We are sitting in a garden with a Magar family, shelling white beans. They will be dried or eventually go into some daal bhat. The fact that all our tour guides speak Nepali provides a great opportunity to just stop and find out more about the things people are doing.
The first family, while their life may have seemed simple to a group of people from the US, Australia and Europe, were quite wealthy in the local standard. The grandfather had been a Gurkha and served in the Indian army. The elite soldiers receive a life-long pension after service, so the family had goats and sheep. The men took care of the animals, while the mother and two daughters-in-law divided the housework. However we learned that one of the daughters by marriage had not seen her husband for three years – like many young men in the village, he works in Malaysia hoping to earn enough money to send home. Even the rich pension of a Gurkha apparently was not enough to sustain the family.
In a small village named Ghara, we met members of the Dalit community. LWF has been working with Dalit in Nepal, although not in this community, addressing especially the problem of bonded labor. It was also due to LWF advocacy in the liberation movement that bonded labor was eventually abolished.
But in remote communities like Ghara, the problem of debt and discrimination persists. The people we met were of the tailor caste, the second lowest of the Dalit. They were not allowed to enter the temple or higher caste’s houses. Almost none of the children had formal education. ”The discrimination is very strong, and it hurts”, a young man told us. The land they farm does not yield enough for the family. They are in debt and additional to making ends meet work hard to pay that debt.
Hearing these accounts of hard work, discrimination but also moments of pride – one family was very insistent that they had never done porter’s work for money – made us realize the role tradition plays in Nepali society – and the challenge to navigate these different contexts when doing development work in local communities.
That night we stayed in very traditional Nepali guest houses and were served a delicious daal bhat cooked on a clay stove with firewood. The two daughters, 14 and 13 years old, were preparing to go back to their boarding school, which they attend with the help of a scholarship. They had big dreams, both want to finish school and go to university. Pejina (14) plans to be a doctor, her younger sister wants to become an engineer.

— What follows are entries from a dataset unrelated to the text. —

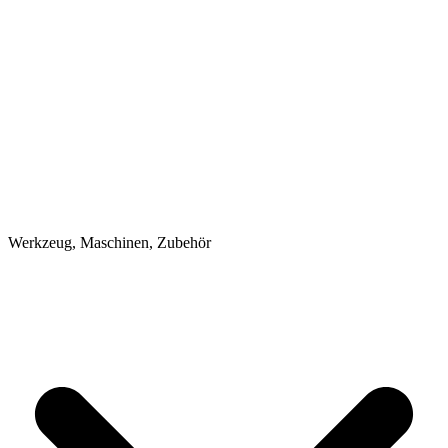
Werkzeug, Maschinen, Zubehör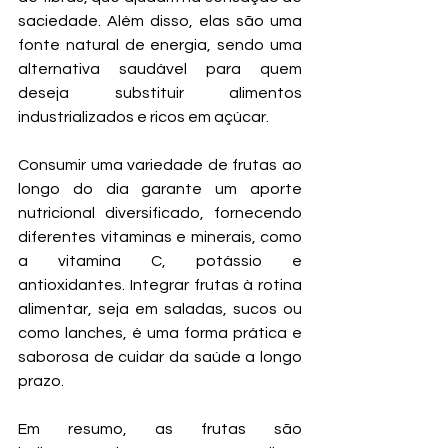
saciedade. Além disso, elas são uma 
fonte natural de energia, sendo uma 
alternativa saudável para quem 
deseja substituir alimentos 
industrializados e ricos em açúcar.
Consumir uma variedade de frutas ao 
longo do dia garante um aporte 
nutricional diversificado, fornecendo 
diferentes vitaminas e minerais, como 
a vitamina C, potássio e 
antioxidantes. Integrar frutas à rotina 
alimentar, seja em saladas, sucos ou 
como lanches, é uma forma prática e 
saborosa de cuidar da saúde a longo 
prazo.
Em resumo, as frutas são 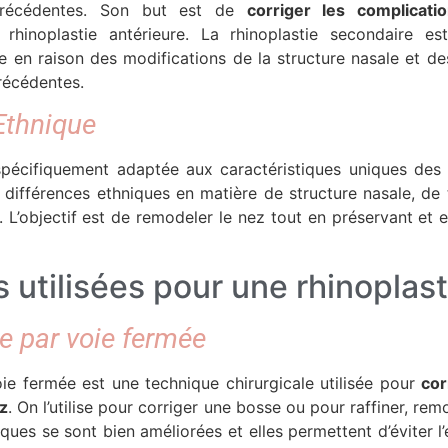
 précédentes. Son but est de
corriger les complicati
rhinoplastie antérieure. La rhinoplastie secondaire es
n raison des modifications de la structure nasale et des 
récédentes.
Ethnique
spécifiquement adaptée aux caractéristiques uniques de
 différences ethniques en matière de structure nasale, de 
x. L’objectif est de remodeler le nez tout en préservant et e
utilisées pour une rhinoplast
ie par voie fermée
oie fermée est une technique chirurgicale utilisée pour
cor
z
. On l’utilise pour corriger une bosse ou pour raffiner, rem
iques se sont bien améliorées et elles permettent d’éviter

It is hard to tell their chances. The family seemed proud of their daughters accomplishments, last but not least because they spoke the best English in the family. One of the uncles is the village doctor, Pejina hopes to learn from him. When we went to bed, we saw them do the dishes in the back yard at the light of a small candle.

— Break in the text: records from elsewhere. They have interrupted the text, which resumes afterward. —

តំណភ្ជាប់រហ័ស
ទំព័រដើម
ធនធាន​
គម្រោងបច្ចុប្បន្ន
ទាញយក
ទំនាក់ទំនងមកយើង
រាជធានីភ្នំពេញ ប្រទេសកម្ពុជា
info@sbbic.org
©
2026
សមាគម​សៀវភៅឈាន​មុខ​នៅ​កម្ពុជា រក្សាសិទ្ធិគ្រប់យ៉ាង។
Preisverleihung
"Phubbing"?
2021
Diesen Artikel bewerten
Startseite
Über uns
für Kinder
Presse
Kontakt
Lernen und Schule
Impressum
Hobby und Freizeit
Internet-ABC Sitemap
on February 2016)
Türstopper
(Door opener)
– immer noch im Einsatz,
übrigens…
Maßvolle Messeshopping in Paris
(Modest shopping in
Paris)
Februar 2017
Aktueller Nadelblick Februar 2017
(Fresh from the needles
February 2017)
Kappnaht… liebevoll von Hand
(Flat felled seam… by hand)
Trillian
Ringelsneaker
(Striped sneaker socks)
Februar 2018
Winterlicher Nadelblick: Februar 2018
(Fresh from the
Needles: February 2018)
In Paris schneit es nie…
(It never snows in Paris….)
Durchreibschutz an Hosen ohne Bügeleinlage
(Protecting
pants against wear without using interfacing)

When I asked one of the girls whether the cold outdoor shower is used all year round, I received a look of complete incomprehension. Then it seemed to dawn on her, and she broke into a big grin. “Of course” she said. That night, we happily traded a hot shower for some local insight, realizing that we were hosted by people who simply did not have that choice.
In the morning, we were woken by smoke: The mother had fired up the stove to bake chapatti bread for breakfast, and the smoke went from the tin roof of the kitchen directly into the guest rooms. It was something none of us will forget easily – as we wont forget the feeling of brushing your teeth watching the sun rise over the Annapurna.